Sequence is the order of experiences being relayed to you. I’d include editorial decisions for information given or withheld, when things are revealed, and when things are never explicitly laid out. In a detective story, the crime happens before the detective gets to examine the crime scene. If we see the crime before the detective, that changes the nature of the audience’s experience from “Whodunnit?” to “Are they going to get away with it?” So the sequence of events for the audience would be the discovery of a crime, and the incremental discovery of facts leading back to the crime itself. Along the way, we may get some exposition into the sordid lives of the various people who may or may not be innocent along the way - part of both resonance and timing…
Timing is the pacing of everything, so you have enough time to make sense of those experiences. Movies that jump from action to action to action with no rest can break the suspension of disbelief, just as much as “Waiting for Godot” takes a certain kind of person to appreciate. I remember watching the third installment in The Hobbit and found the illusion of the story broken after one of the battle sequences became tedious. Lots of action and incredible effects, but it became another “Oh, great, another ten minutes of combat action to wade through - isn’t there a story in here?” Getting the timing right is about building tension with periods of relief, over the course of the experience. During lulls in tension you have opportunities for certain sorts of exposition, things like the “This is Perikoi” speech or other things that may require more attention. Moments of high tension involve fewer verbal expositions, leaning more on lights and sounds, tactical reactions and such. There’s less planning and more impulse involved.
Sequence, then, is the “what” of a timeline step: what changes in the simulation as a result of running a given step? Timing is the “when” of a timeline step: what criteria will trigger the “what” to happen?

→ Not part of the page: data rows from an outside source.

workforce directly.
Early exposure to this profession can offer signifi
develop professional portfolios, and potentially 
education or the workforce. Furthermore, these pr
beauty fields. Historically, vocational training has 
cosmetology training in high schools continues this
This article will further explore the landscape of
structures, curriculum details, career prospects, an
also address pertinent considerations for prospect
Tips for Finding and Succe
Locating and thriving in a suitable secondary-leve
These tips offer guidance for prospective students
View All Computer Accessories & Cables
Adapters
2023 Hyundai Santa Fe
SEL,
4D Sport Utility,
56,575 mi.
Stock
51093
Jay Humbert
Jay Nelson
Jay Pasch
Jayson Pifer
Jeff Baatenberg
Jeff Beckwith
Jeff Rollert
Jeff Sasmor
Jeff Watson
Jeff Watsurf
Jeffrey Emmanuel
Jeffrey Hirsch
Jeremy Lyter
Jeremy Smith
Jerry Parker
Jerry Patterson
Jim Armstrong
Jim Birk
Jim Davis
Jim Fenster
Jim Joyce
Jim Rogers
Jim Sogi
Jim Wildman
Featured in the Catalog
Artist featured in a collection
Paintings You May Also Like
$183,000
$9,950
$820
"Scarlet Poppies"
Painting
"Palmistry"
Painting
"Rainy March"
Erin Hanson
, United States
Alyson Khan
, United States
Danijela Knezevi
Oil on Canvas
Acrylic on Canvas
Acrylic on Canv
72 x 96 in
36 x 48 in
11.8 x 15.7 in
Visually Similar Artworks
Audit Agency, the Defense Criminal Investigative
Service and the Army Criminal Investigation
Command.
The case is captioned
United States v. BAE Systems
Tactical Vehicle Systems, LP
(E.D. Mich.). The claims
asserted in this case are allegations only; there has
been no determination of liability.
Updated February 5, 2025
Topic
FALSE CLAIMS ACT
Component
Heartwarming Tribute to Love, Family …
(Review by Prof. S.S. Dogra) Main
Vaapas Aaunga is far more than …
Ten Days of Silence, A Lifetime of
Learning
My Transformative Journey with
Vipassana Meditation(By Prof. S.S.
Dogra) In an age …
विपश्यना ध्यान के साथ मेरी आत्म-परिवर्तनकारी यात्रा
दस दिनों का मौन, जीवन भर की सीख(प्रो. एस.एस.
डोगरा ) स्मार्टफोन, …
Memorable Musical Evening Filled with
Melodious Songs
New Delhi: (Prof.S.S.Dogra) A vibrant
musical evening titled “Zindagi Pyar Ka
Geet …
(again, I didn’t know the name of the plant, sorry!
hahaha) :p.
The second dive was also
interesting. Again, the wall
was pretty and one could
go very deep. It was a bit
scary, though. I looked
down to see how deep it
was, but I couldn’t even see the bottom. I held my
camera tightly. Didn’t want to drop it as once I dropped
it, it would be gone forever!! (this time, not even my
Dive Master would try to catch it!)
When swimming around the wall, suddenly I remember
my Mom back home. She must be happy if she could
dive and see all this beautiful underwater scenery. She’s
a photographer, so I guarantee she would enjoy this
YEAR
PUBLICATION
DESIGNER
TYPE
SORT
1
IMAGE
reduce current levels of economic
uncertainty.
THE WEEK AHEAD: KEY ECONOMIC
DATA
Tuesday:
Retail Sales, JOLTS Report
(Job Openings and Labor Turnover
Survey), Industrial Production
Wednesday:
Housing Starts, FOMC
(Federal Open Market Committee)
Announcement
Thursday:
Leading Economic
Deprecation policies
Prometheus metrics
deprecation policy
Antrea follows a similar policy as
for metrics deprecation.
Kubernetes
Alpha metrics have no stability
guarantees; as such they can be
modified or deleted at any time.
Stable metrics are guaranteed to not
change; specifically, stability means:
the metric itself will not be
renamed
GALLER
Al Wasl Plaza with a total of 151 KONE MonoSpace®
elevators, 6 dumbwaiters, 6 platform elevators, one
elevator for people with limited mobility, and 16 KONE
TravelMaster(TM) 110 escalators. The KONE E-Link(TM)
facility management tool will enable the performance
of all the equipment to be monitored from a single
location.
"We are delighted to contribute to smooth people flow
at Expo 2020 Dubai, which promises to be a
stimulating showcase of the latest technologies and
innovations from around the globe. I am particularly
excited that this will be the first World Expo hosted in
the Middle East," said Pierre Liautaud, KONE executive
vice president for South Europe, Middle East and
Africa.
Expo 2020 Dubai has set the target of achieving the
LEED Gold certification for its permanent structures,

Resonance is always the target of all of this. It’s not something that exists in the software, since it’s an emotional experience. But, if there are ways that the software can gauge tension as it ebbs and flows in a story, then it’s possible to infer what type of action ought to come next (should we try to build more tension with some action, or should things ebb a bit and give more space?)
These points will be explored further in future posts.
Summing it all up
- Resonance and catharsis are the emotional qualities that makes for a great flight.
- Art in general is full of examples of how to achieve resonance, most notably through building tension and resolution with the right sequence and timing.
- Automation lacks a sense of resonance, but it can be used to create tension and resolution. It may be possible to achieve resonance through automation by carefully crafting tension and resolution sequences.
- The Hero’s Journey and “Magic Circles” may also serve as inspiration for creating resonance and structure in an automated flight experience.